• _ASSIGNMENT_: Return each line of the entries below that contains the word "Iris".

• _DATA EXTRACTS_:
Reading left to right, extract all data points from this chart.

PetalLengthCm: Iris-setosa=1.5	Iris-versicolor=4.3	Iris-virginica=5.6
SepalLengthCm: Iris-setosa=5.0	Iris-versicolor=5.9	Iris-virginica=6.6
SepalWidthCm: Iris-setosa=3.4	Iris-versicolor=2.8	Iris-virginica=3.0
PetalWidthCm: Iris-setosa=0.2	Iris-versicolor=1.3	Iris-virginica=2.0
---
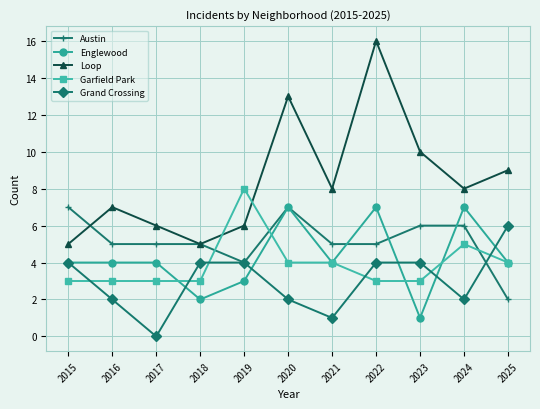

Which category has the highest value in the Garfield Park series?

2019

• _WRITTEN RESPONSE_:
PetalLengthCm: Iris-setosa=1.5	Iris-versicolor=4.3	Iris-virginica=5.6
SepalLengthCm: Iris-setosa=5.0	Iris-versicolor=5.9	Iris-virginica=6.6
SepalWidthCm: Iris-setosa=3.4	Iris-versicolor=2.8	Iris-virginica=3.0
PetalWidthCm: Iris-setosa=0.2	Iris-versicolor=1.3	Iris-virginica=2.0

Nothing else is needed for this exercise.